[Saved entries]
• • • • •
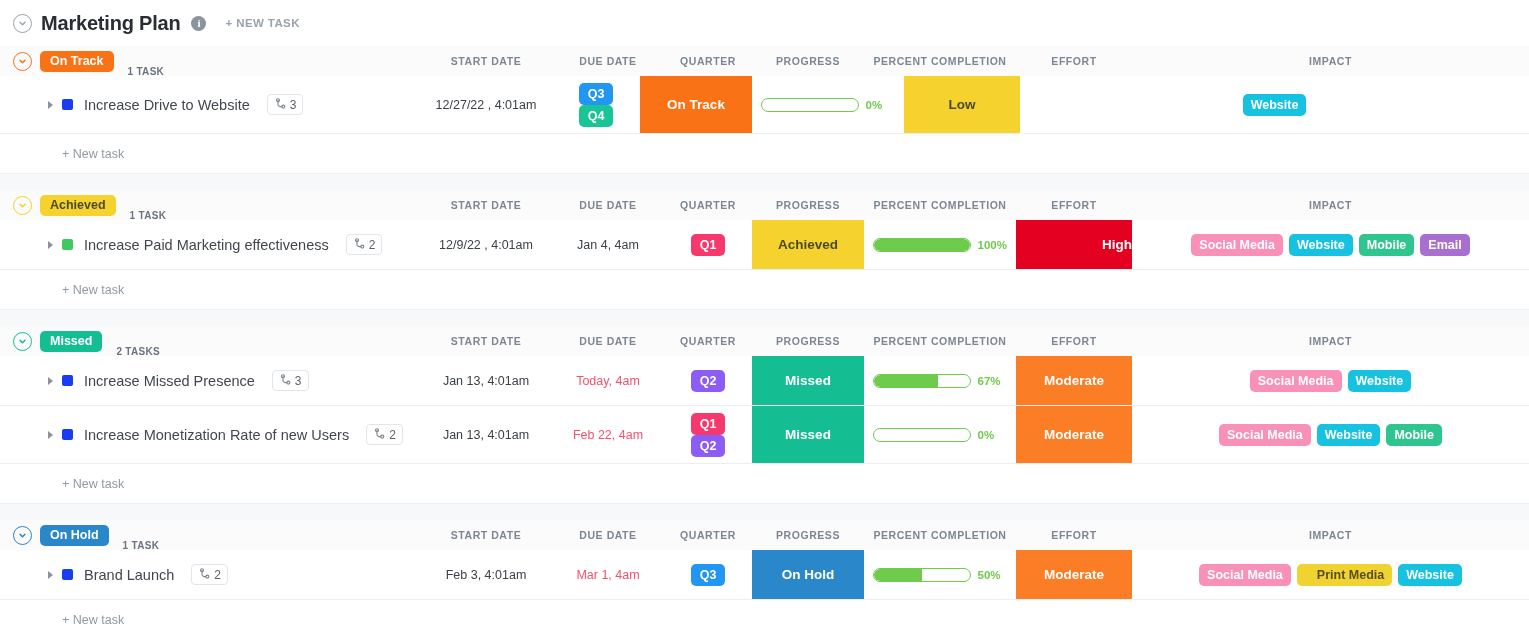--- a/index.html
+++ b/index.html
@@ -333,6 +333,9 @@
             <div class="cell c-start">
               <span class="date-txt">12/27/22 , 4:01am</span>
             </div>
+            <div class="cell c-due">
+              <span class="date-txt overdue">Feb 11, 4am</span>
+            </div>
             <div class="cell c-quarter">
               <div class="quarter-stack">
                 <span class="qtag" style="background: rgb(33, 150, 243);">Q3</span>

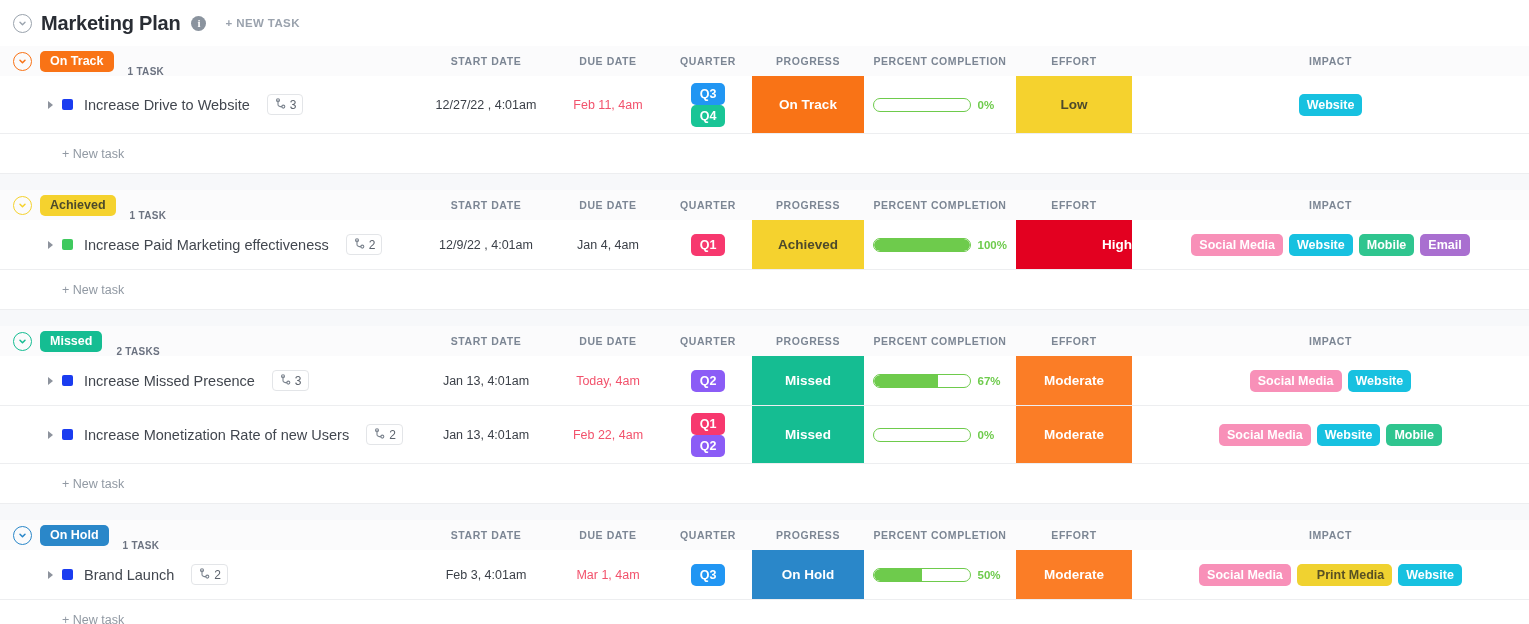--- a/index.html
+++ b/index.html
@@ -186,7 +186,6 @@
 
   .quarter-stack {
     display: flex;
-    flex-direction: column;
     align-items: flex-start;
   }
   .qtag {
• • • • •
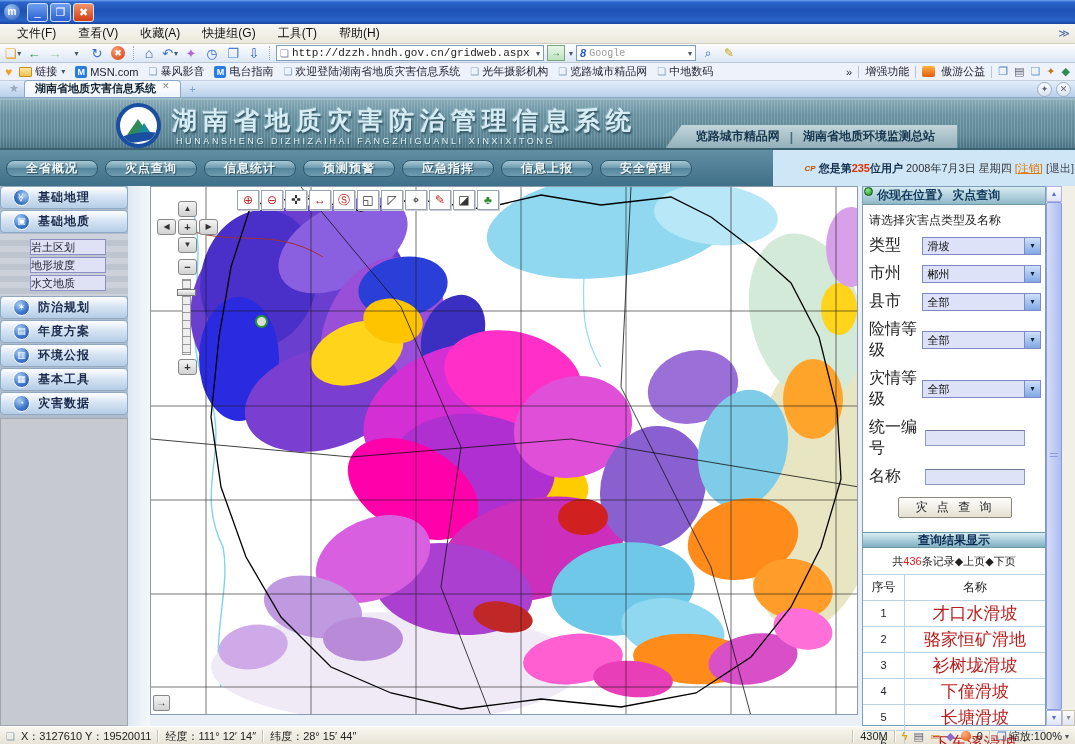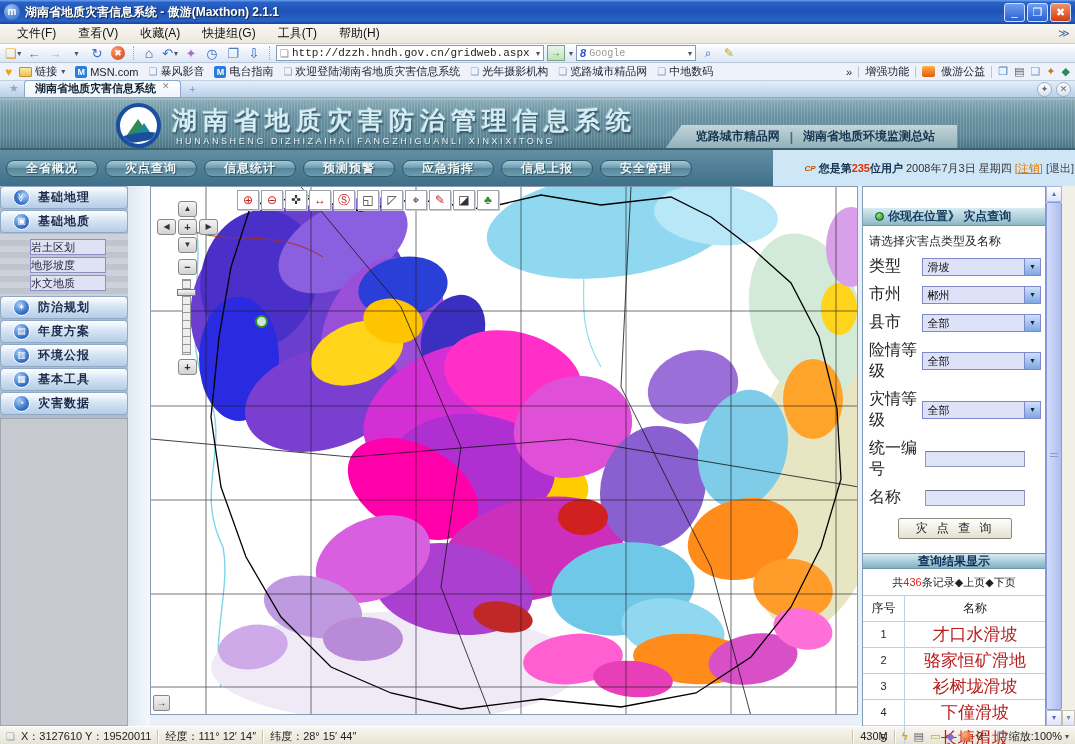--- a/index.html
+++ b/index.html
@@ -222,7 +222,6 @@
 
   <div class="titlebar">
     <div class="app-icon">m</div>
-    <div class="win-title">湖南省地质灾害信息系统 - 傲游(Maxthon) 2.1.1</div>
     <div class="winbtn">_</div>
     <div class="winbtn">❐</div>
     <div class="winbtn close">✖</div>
• • • • •
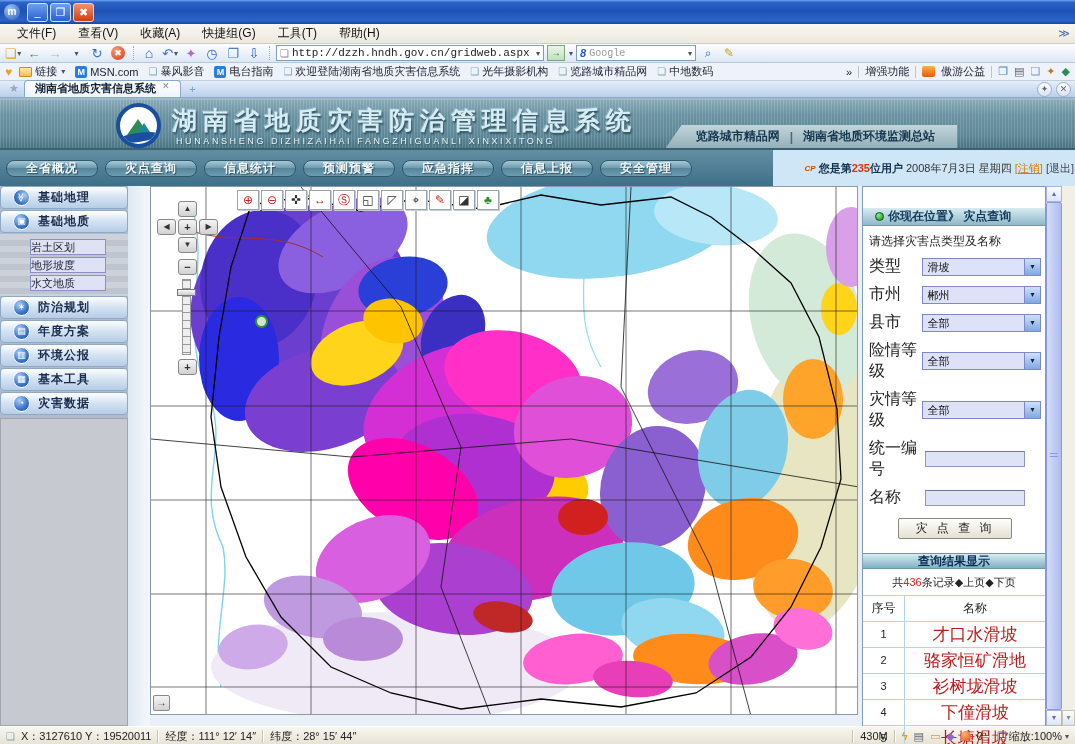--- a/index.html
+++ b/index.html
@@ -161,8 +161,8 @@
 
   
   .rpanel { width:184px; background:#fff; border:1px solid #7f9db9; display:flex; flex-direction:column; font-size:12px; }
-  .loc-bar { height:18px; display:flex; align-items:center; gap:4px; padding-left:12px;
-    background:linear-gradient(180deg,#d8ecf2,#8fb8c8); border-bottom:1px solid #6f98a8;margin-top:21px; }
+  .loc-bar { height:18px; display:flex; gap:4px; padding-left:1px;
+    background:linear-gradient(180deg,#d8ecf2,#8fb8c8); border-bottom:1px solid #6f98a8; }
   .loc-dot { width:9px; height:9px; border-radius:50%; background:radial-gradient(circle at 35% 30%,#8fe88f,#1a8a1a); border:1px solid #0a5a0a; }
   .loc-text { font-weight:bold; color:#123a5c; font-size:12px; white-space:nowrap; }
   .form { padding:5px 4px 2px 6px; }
• • • • •
Scan the lines above for "cell" and state how many match, nothing more.

**ANSWER TO THE EXERCISE:** 3